It's Probably Fine

It's Probably Fine


2 min read

Have you ever asked yourself why you (or your team) use a specific technology? I find that lately, fewer and fewer people ask this question which is sad.

For more than a decade now, my approach toward new technology has been to ask this question. Do I have use for it or it's just FOMO?

In most cases, the "tried and tested" tech. stack is just fine, also has the upside that I don't have to learn, or find out the quirks and best practices of this new technology, be it a JavaScript framework, a different database, or even a new programming language, especially if I don't need it.

This, of course, doesn't mean that I don't learn about new technologies. I do, all the time, but first I just wait.

Wait for the community's feedback on it, wait to see if it will squeeze itself into my timeline again and again because if that tech is that groundbreaking and important I will hear about it eventually.

I also like to play with new tech. like Zig or Bun. But it stops right there, on the playground. Maybe, if I can devote enough time, I'll implement a small project with new technologies just to see how it plays with my current understanding of things and what new concepts could I learn by using it.

It's fine to use the tried and tested, in my experience, 99.9% of the projects I came across don't need complex distributed microservices for example, or 30-step CI pipelines.
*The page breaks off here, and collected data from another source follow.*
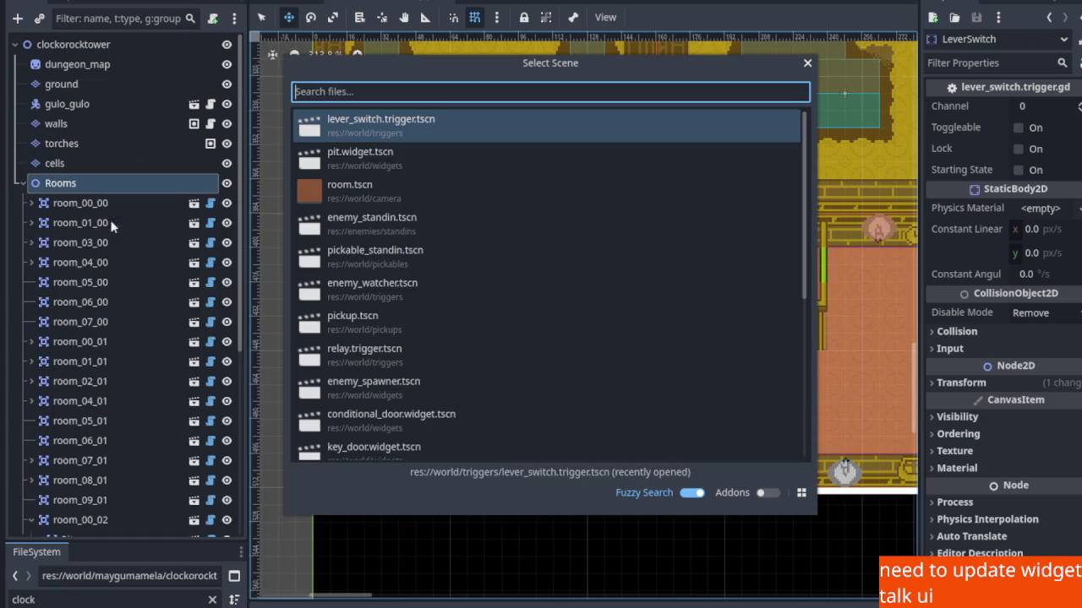
text(bridge)
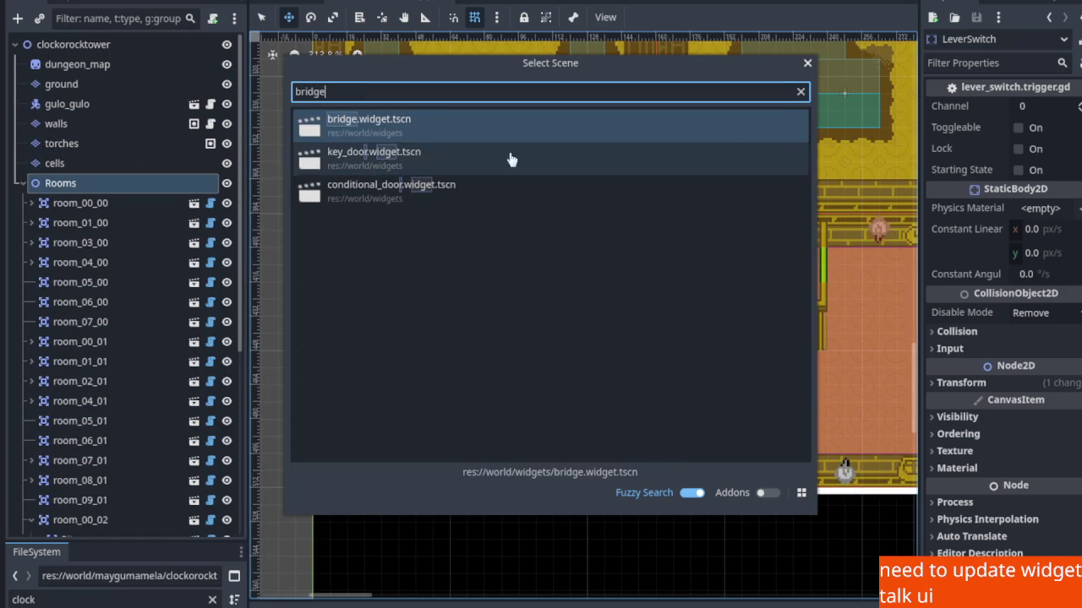
double_click(447, 138)
scroll(418, 193, up, 5)
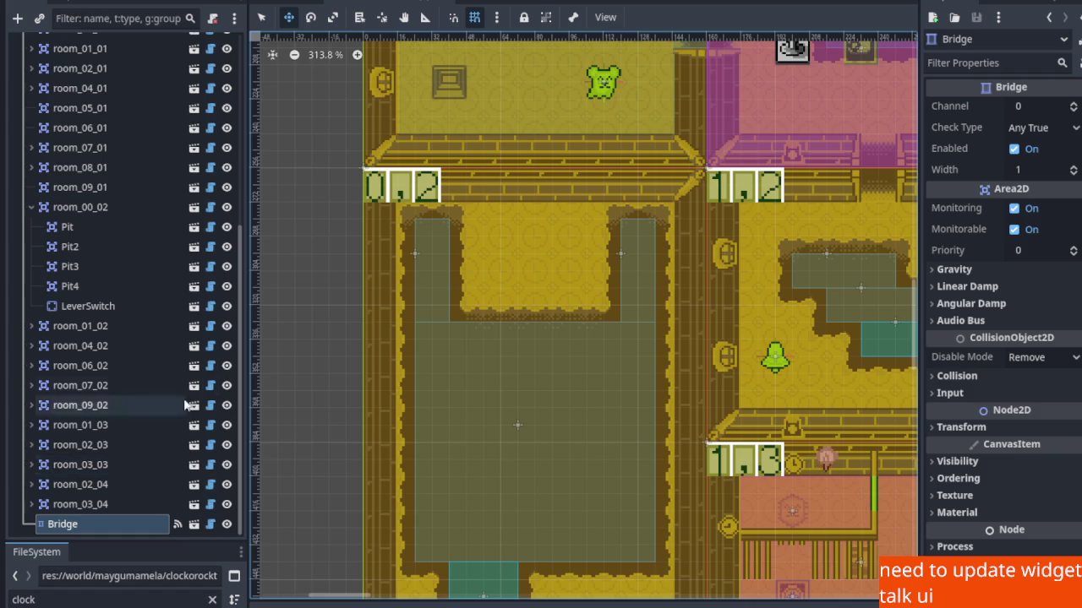
key(Delete)
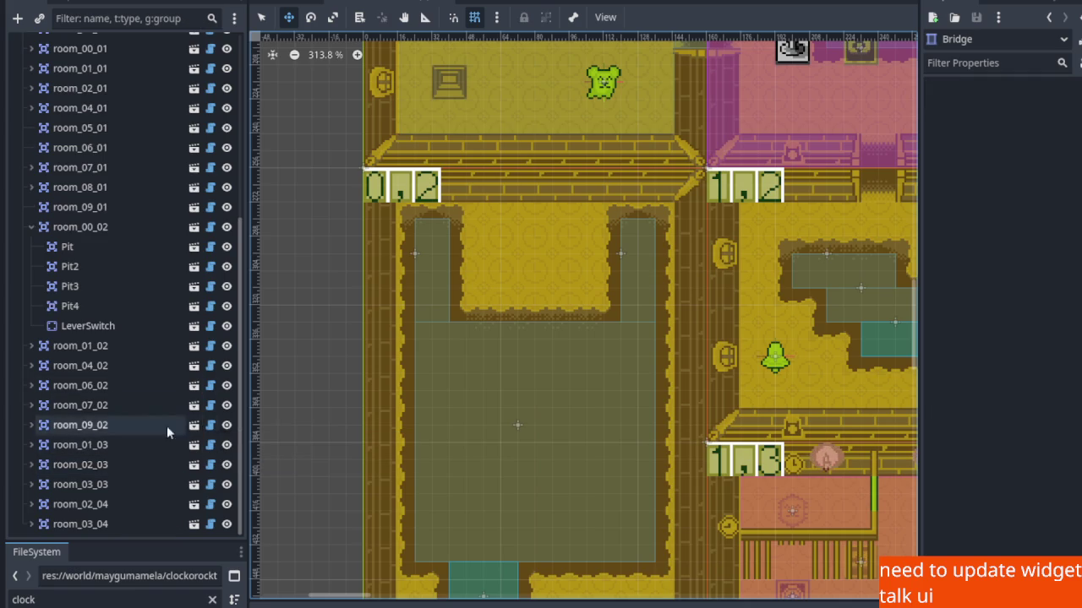
Instance bridge.widget.tscn under room_00_02 and place it near Pit2's lower edge.
click(81, 226)
right_click(88, 228)
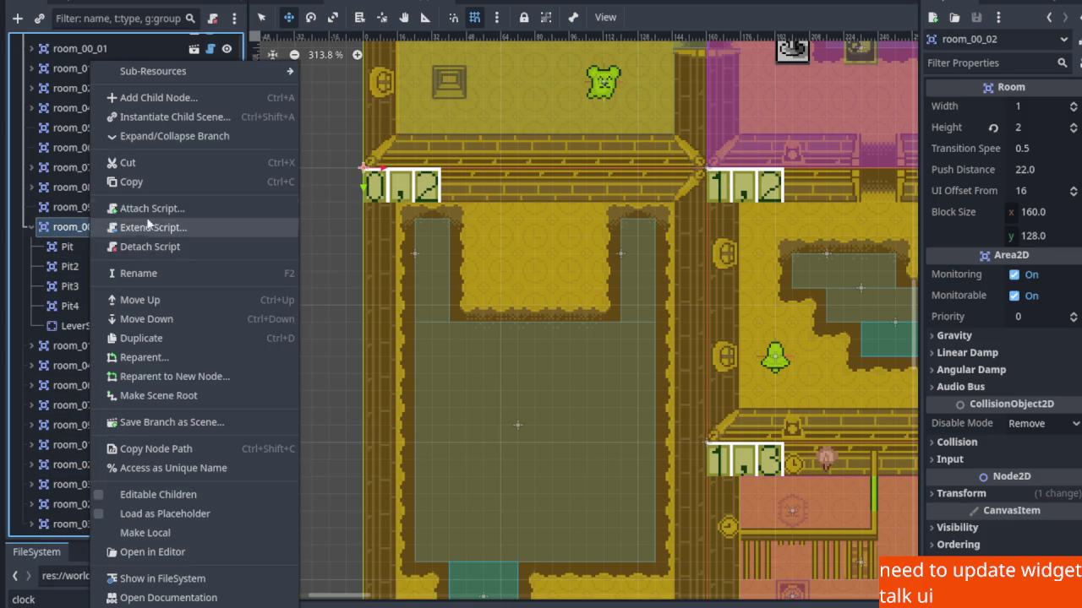
click(160, 123)
key(Return)
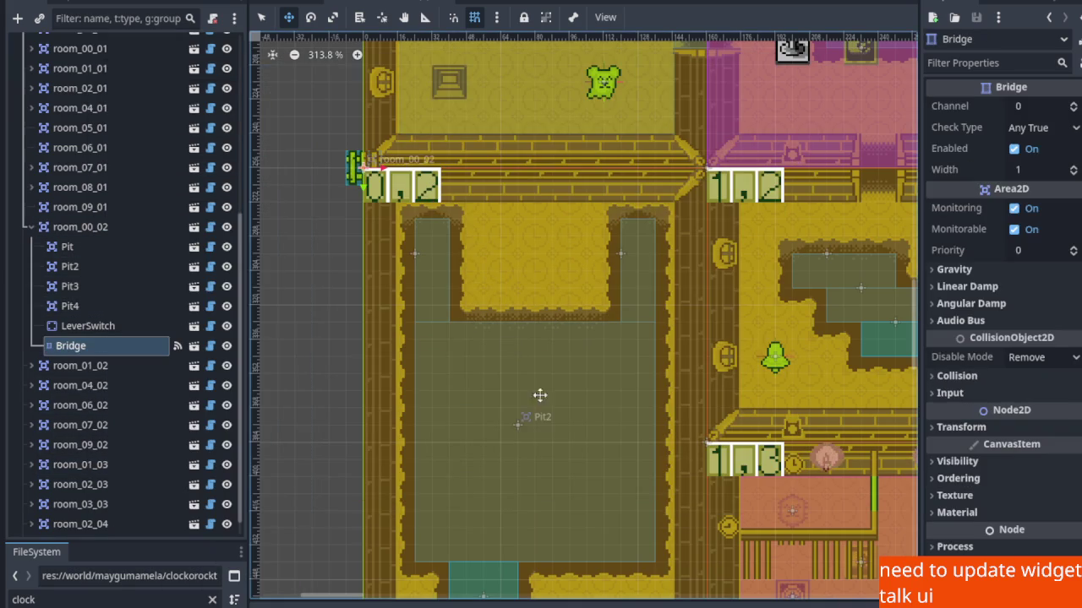
mouse_move(341, 168)
mouse_down()
mouse_move(467, 415)
mouse_move(574, 543)
mouse_up()
Rotate the Bridge 90 degrees so it runs vertically, nudging it down and left.
scroll(573, 404, down, 3)
scroll(573, 403, up, 8)
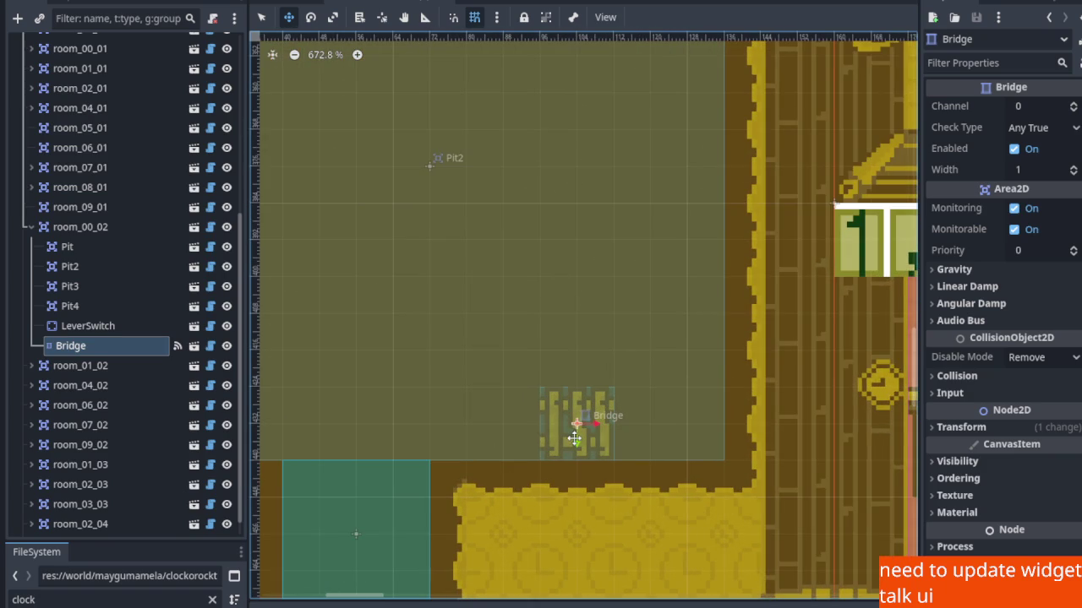
click(310, 17)
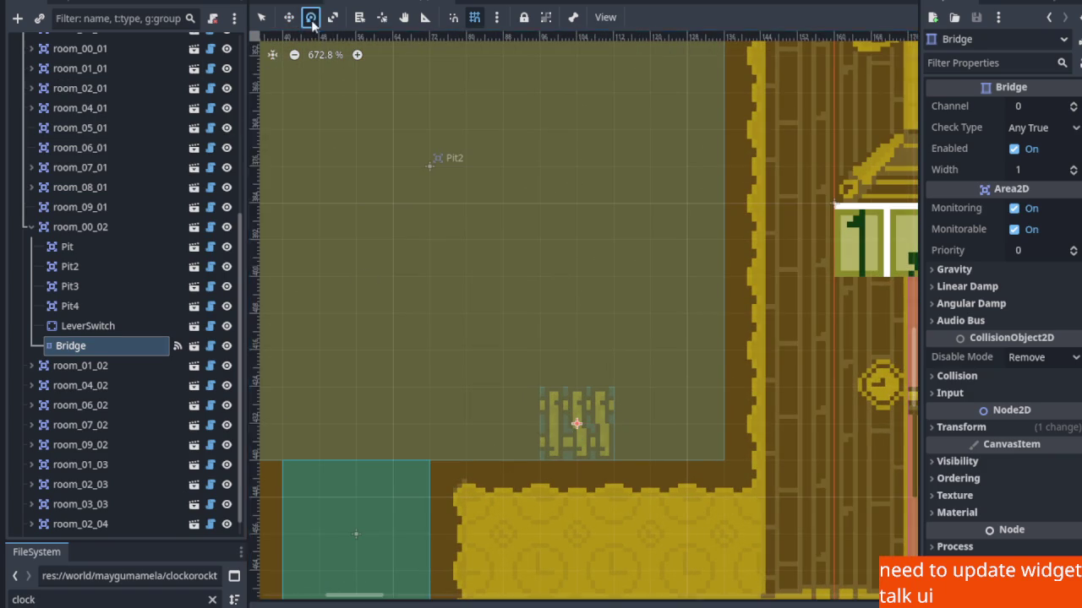
mouse_move(593, 457)
mouse_down()
mouse_move(611, 458)
mouse_move(639, 381)
mouse_move(636, 403)
mouse_up()
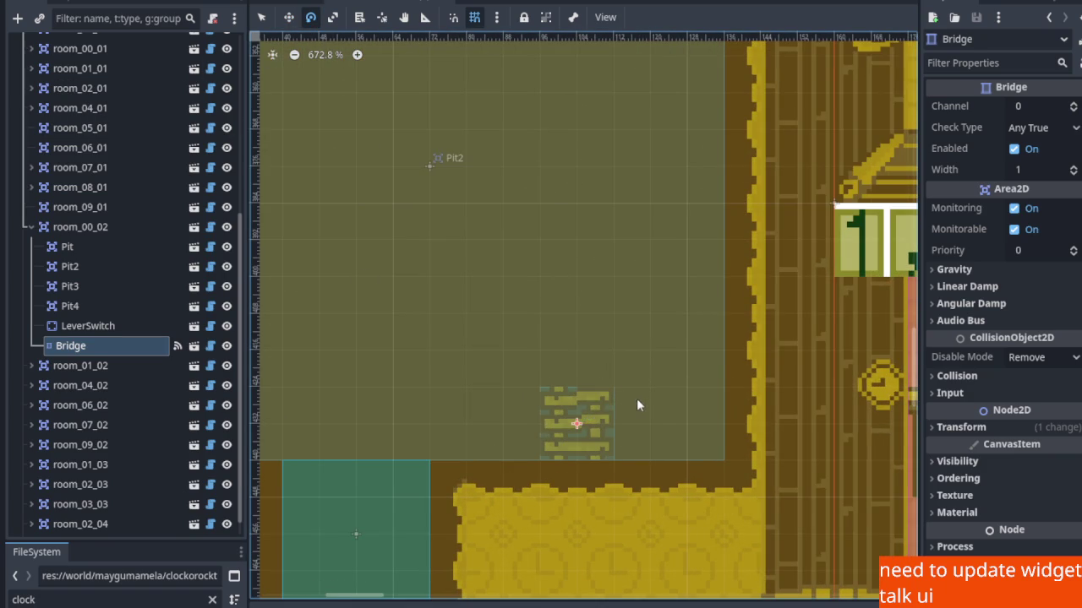
scroll(579, 393, down, 7)
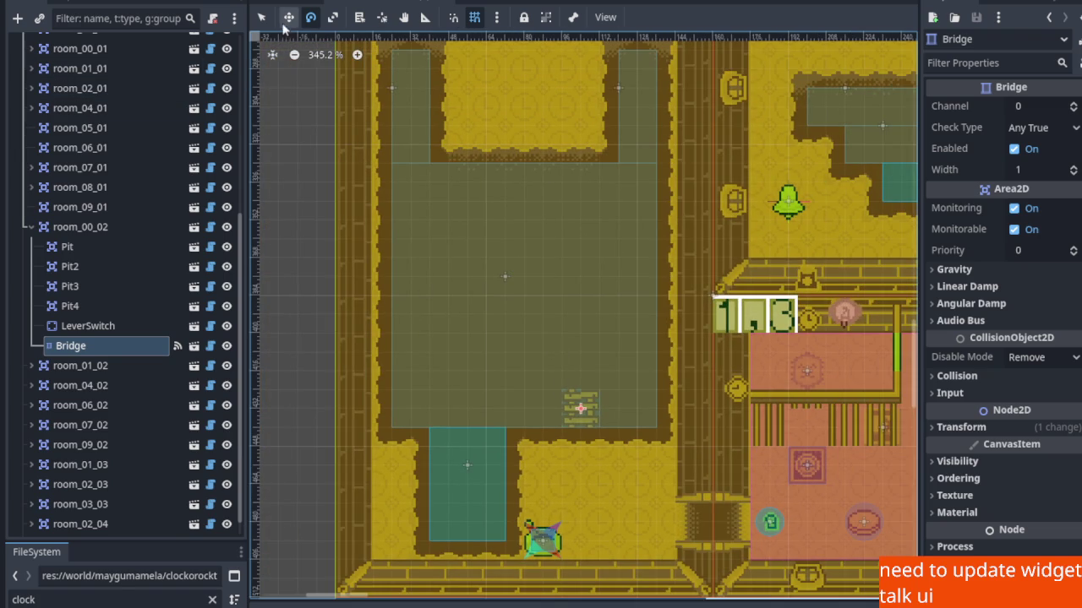
click(288, 17)
drag(580, 409, 555, 429)
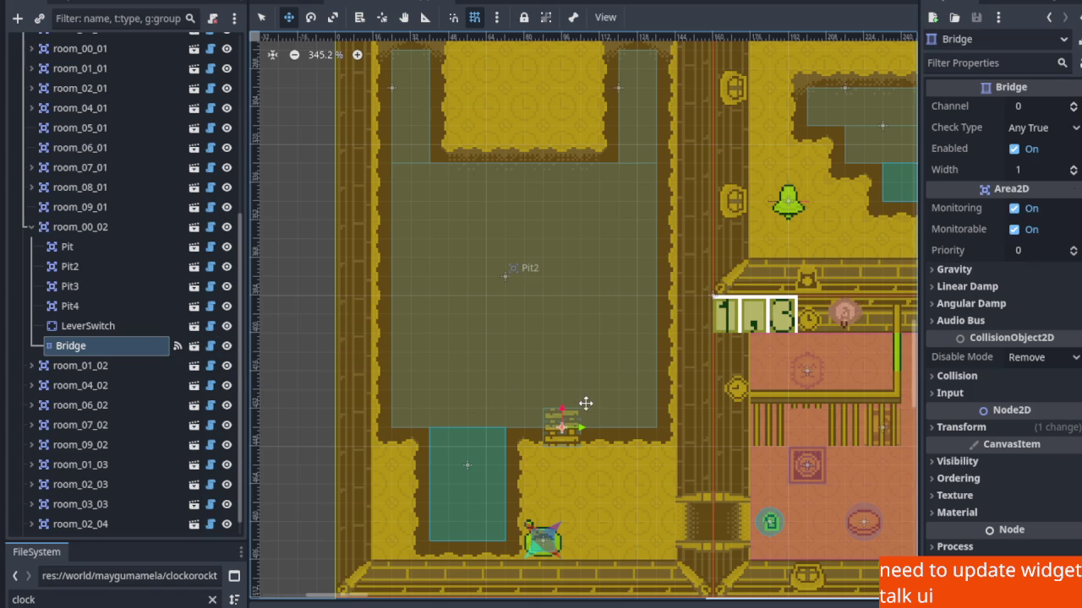
Lengthen the Bridge to 8 tiles while moving it up to span Pit2.
drag(1075, 173, 1075, 145)
mouse_move(596, 476)
mouse_down()
mouse_move(575, 369)
mouse_move(575, 402)
mouse_up()
click(1073, 166)
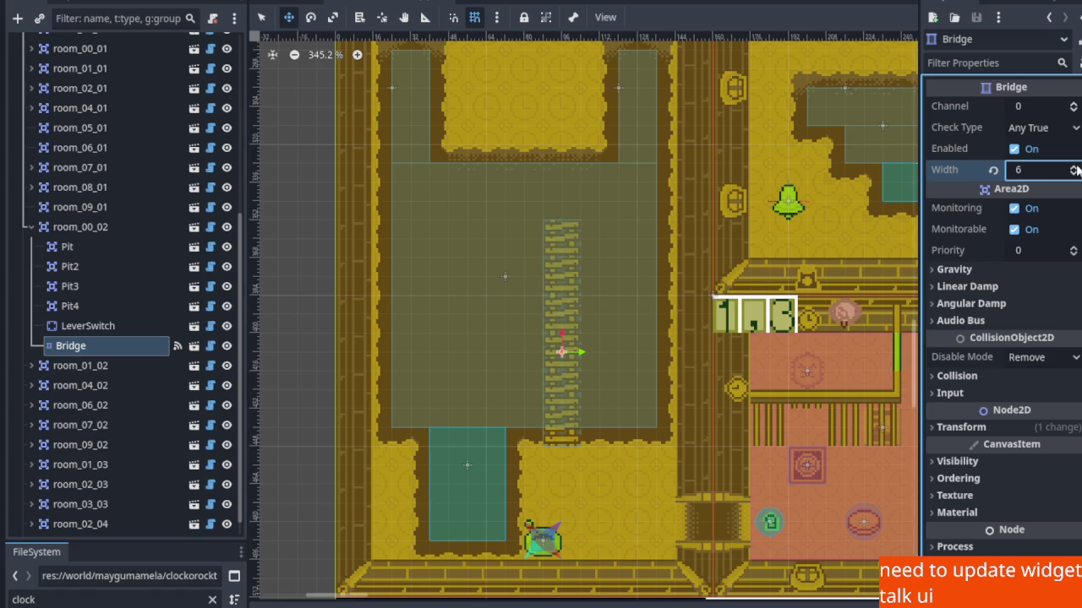
click(1073, 167)
mouse_move(572, 432)
mouse_down()
mouse_move(574, 362)
mouse_move(568, 396)
mouse_up()
click(1072, 168)
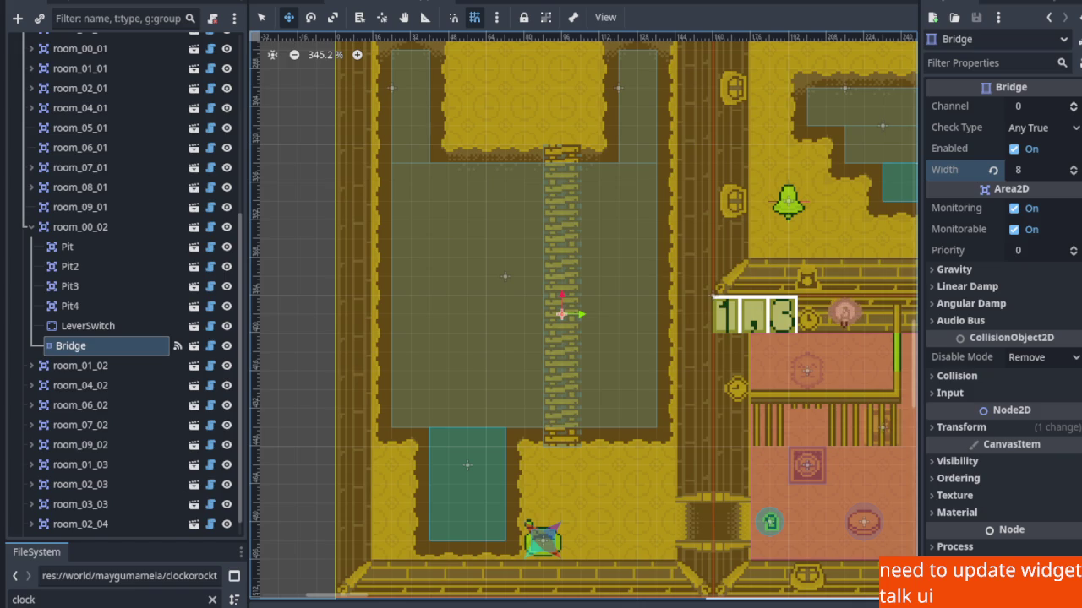
scroll(442, 329, down, 2)
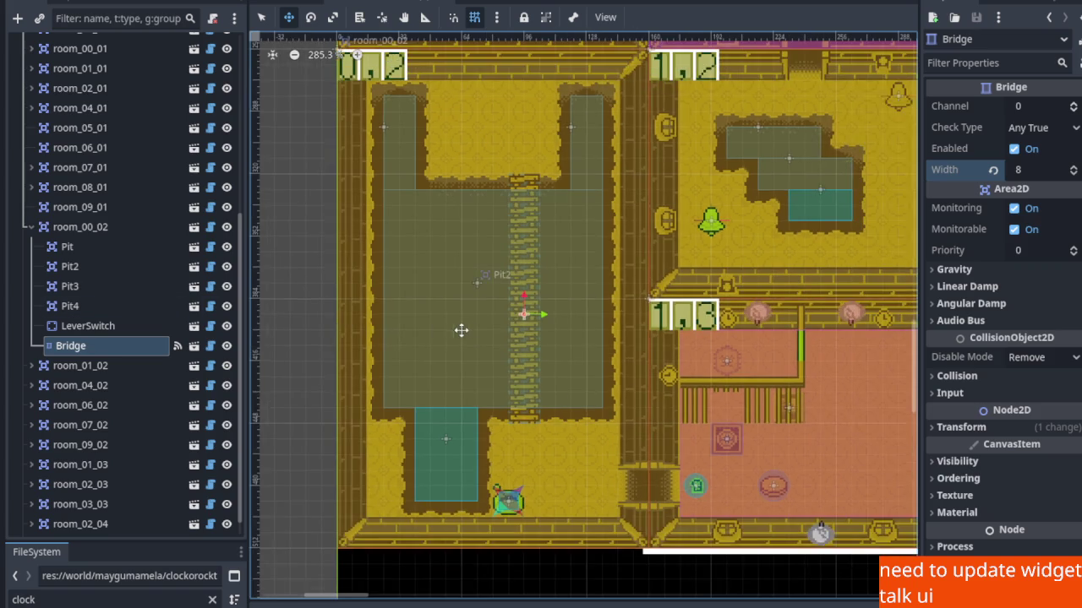
scroll(415, 425, up, 3)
It's fine because it's reliable, it's battle-tested, and exhaustively scrutinized by others. The lack of scrutinization is one of the major problems with current software development IMO.

Furthermore, established technologies usually have a larger community supporting them, which means a larger resource pool of problem-solving guidelines, tutorials, and solutions.

But here's the kicker: it's not really about the tech., it's about the project. It's easy to get caught up in the flash and excitement of what's new and shiny. But remember tech. is a tool. It’s there to get the job done. Often, the 'old reliables' can do that job just as well, if not better.

Without being afraid to be ridiculed for using the "old and boring", choose the boring but stable instead of the new that doesn't pay the bills.